# Season's Greetings



## Anthony8858 (Sep 18, 2011)

......And a chance to introduce you to the other children in my household. 

5 daughters.... One way or another..Pheww.


----------



## Daisy&Lucky's Mom (Apr 24, 2011)

Wow Anthony you are outnumbered. Your girls are all beautiful. Merry Christmas.


----------



## Stevenzachsmom (Mar 3, 2008)

Beautiful Family!!! And MAN you are WAAAYYYY outnumbered. LOL!


----------



## Stevenzachsmom (Mar 3, 2008)

Daisy&Lucky's Mom said:


> Wow Anthony you are outnumbered. Your girls are all beautiful. Merry Christmas.


You beat me to it. LOL!


----------



## Anthony8858 (Sep 18, 2011)

Thank you.

Believe me, and they know it 

And you haven't met my wife...LOL, ahem...the "ring leader"
That's another story.


----------



## onyx'girl (May 18, 2007)

My dad can sympathize with you! What a nice picture, everyone looks very happy...except the white furball. Probably because she is the princess and wanted her own fotoshoot?


----------



## Whiteshepherds (Aug 21, 2010)

Beautiful family!!:dancingtree:


----------



## Anthony8858 (Sep 18, 2011)

onyx'girl said:


> My dad can sympathize with you! What a nice picture, everyone looks very happy...except the white furball.
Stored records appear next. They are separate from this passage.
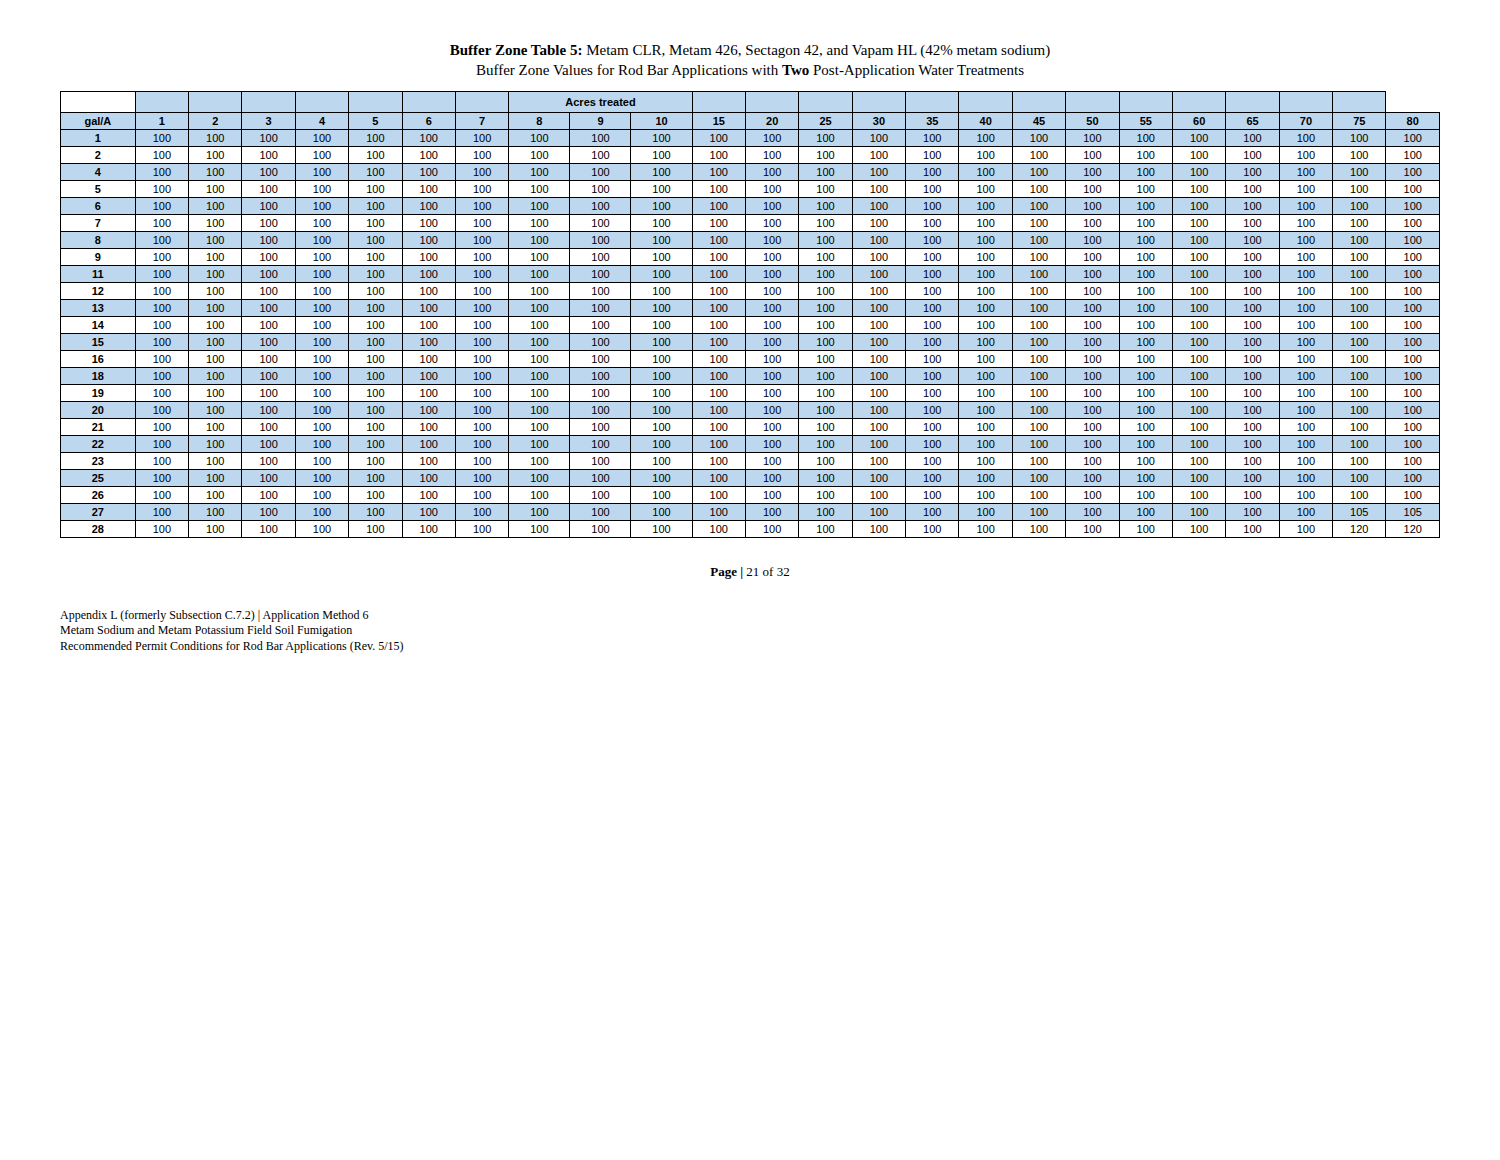Buffer Zone Table 5: Metam CLR, Metam 426, Sectagon 42, and Vapam HL (42% metam sodium)
Buffer Zone Values for Rod Bar Applications with Two Post-Application Water Treatments
| | | | | | | | | Acres treated | | | | | | | | | | | | | |
| --- | --- | --- | --- | --- | --- | --- | --- | --- | --- | --- | --- | --- | --- | --- | --- | --- | --- | --- | --- | --- | --- |
| gal/A | 1 | 2 | 3 | 4 | 5 | 6 | 7 | 8 | 9 | 10 | 15 | 20 | 25 | 30 | 35 | 40 | 45 | 50 | 55 | 60 | 65 | 70 | 75 | 80 |
| 1 | 100 | 100 | 100 | 100 | 100 | 100 | 100 | 100 | 100 | 100 | 100 | 100 | 100 | 100 | 100 | 100 | 100 | 100 | 100 | 100 | 100 | 100 | 100 | 100 |
| 2 | 100 | 100 | 100 | 100 | 100 | 100 | 100 | 100 | 100 | 100 | 100 | 100 | 100 | 100 | 100 | 100 | 100 | 100 | 100 | 100 | 100 | 100 | 100 | 100 |
| 4 | 100 | 100 | 100 | 100 | 100 | 100 | 100 | 100 | 100 | 100 | 100 | 100 | 100 | 100 | 100 | 100 | 100 | 100 | 100 | 100 | 100 | 100 | 100 | 100 |
| 5 | 100 | 100 | 100 | 100 | 100 | 100 | 100 | 100 | 100 | 100 | 100 | 100 | 100 | 100 | 100 | 100 | 100 | 100 | 100 | 100 | 100 | 100 | 100 | 100 |
| 6 | 100 | 100 | 100 | 100 | 100 | 100 | 100 | 100 | 100 | 100 | 100 | 100 | 100 | 100 | 100 | 100 | 100 | 100 | 100 | 100 | 100 | 100 | 100 | 100 |
| 7 | 100 | 100 | 100 | 100 | 100 | 100 | 100 | 100 | 100 | 100 | 100 | 100 | 100 | 100 | 100 | 100 | 100 | 100 | 100 | 100 | 100 | 100 | 100 | 100 |
| 8 | 100 | 100 | 100 | 100 | 100 | 100 | 100 | 100 | 100 | 100 | 100 | 100 | 100 | 100 | 100 | 100 | 100 | 100 | 100 | 100 | 100 | 100 | 100 | 100 |
| 9 | 100 | 100 | 100 | 100 | 100 | 100 | 100 | 100 | 100 | 100 | 100 | 100 | 100 | 100 | 100 | 100 | 100 | 100 | 100 | 100 | 100 | 100 | 100 | 100 |
| 11 | 100 | 100 | 100 | 100 | 100 | 100 | 100 | 100 | 100 | 100 | 100 | 100 | 100 | 100 | 100 | 100 | 100 | 100 | 100 | 100 | 100 | 100 | 100 | 100 |
| 12 | 100 | 100 | 100 | 100 | 100 | 100 | 100 | 100 | 100 | 100 | 100 | 100 | 100 | 100 | 100 | 100 | 100 | 100 | 100 | 100 | 100 | 100 | 100 | 100 |
| 13 | 100 | 100 | 100 | 100 | 100 | 100 | 100 | 100 | 100 | 100 | 100 | 100 | 100 | 100 | 100 | 100 | 100 | 100 | 100 | 100 | 100 | 100 | 100 | 100 |
| 14 | 100 | 100 | 100 | 100 | 100 | 100 | 100 | 100 | 100 | 100 | 100 | 100 | 100 | 100 | 100 | 100 | 100 | 100 | 100 | 100 | 100 | 100 | 100 | 100 |
| 15 | 100 | 100 | 100 | 100 | 100 | 100 | 100 | 100 | 100 | 100 | 100 | 100 | 100 | 100 | 100 | 100 | 100 | 100 | 100 | 100 | 100 | 100 | 100 | 100 |
| 16 | 100 | 100 | 100 | 100 | 100 | 100 | 100 | 100 | 100 | 100 | 100 | 100 | 100 | 100 | 100 | 100 | 100 | 100 | 100 | 100 | 100 | 100 | 100 | 100 |
| 18 | 100 | 100 | 100 | 100 | 100 | 100 | 100 | 100 | 100 | 100 | 100 | 100 | 100 | 100 | 100 | 100 | 100 | 100 | 100 | 100 | 100 | 100 | 100 | 100 |
| 19 | 100 | 100 | 100 | 100 | 100 | 100 | 100 | 100 | 100 | 100 | 100 | 100 | 100 | 100 | 100 | 100 | 100 | 100 | 100 | 100 | 100 | 100 | 100 | 100 |
| 20 | 100 | 100 | 100 | 100 | 100 | 100 | 100 | 100 | 100 | 100 | 100 | 100 | 100 | 100 | 100 | 100 | 100 | 100 | 100 | 100 | 100 | 100 | 100 | 100 |
| 21 | 100 | 100 | 100 | 100 | 100 | 100 | 100 | 100 | 100 | 100 | 100 | 100 | 100 | 100 | 100 | 100 | 100 | 100 | 100 | 100 | 100 | 100 | 100 | 100 |
| 22 | 100 | 100 | 100 | 100 | 100 | 100 | 100 | 100 | 100 | 100 | 100 | 100 | 100 | 100 | 100 | 100 | 100 | 100 | 100 | 100 | 100 | 100 | 100 | 100 |
| 23 | 100 | 100 | 100 | 100 | 100 | 100 | 100 | 100 | 100 | 100 | 100 | 100 | 100 | 100 | 100 | 100 | 100 | 100 | 100 | 100 | 100 | 100 | 100 | 100 |
| 25 | 100 | 100 | 100 | 100 | 100 | 100 | 100 | 100 | 100 | 100 | 100 | 100 | 100 | 100 | 100 | 100 | 100 | 100 | 100 | 100 | 100 | 100 | 100 | 100 |
| 26 | 100 | 100 | 100 | 100 | 100 | 100 | 100 | 100 | 100 | 100 | 100 | 100 | 100 | 100 | 100 | 100 | 100 | 100 | 100 | 100 | 100 | 100 | 100 | 100 |
| 27 | 100 | 100 | 100 | 100 | 100 | 100 | 100 | 100 | 100 | 100 | 100 | 100 | 100 | 100 | 100 | 100 | 100 | 100 | 100 | 100 | 100 | 100 | 105 | 105 |
| 28 | 100 | 100 | 100 | 100 | 100 | 100 | 100 | 100 | 100 | 100 | 100 | 100 | 100 | 100 | 100 | 100 | 100 | 100 | 100 | 100 | 100 | 100 | 120 | 120 |
Page | 21 of 32
Appendix L (formerly Subsection C.7.2) | Application Method 6
Metam Sodium and Metam Potassium Field Soil Fumigation
Recommended Permit Conditions for Rod Bar Applications (Rev. 5/15)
Probably because she is the princess and wanted her own fotoshoot?


LOL...You're right.

....But she wanted the box of treats on the sofa behind me


----------



## chelle (Feb 1, 2009)

What a beautiful family pic!


----------



## Rahrah (Oct 30, 2011)

Gorgeous girls!


----------



## blehmannwa (Jan 11, 2011)

Lovely family!


----------



## bianca (Mar 28, 2010)

You have a beautiful family!


----------



## JakodaCD OA (May 14, 2000)

GREAT Picture,,Happy Holidays to you all


----------



## RocketDog (Sep 25, 2011)

Beautiful ladies, Anthony, one and all. 

Happy Holidays!


----------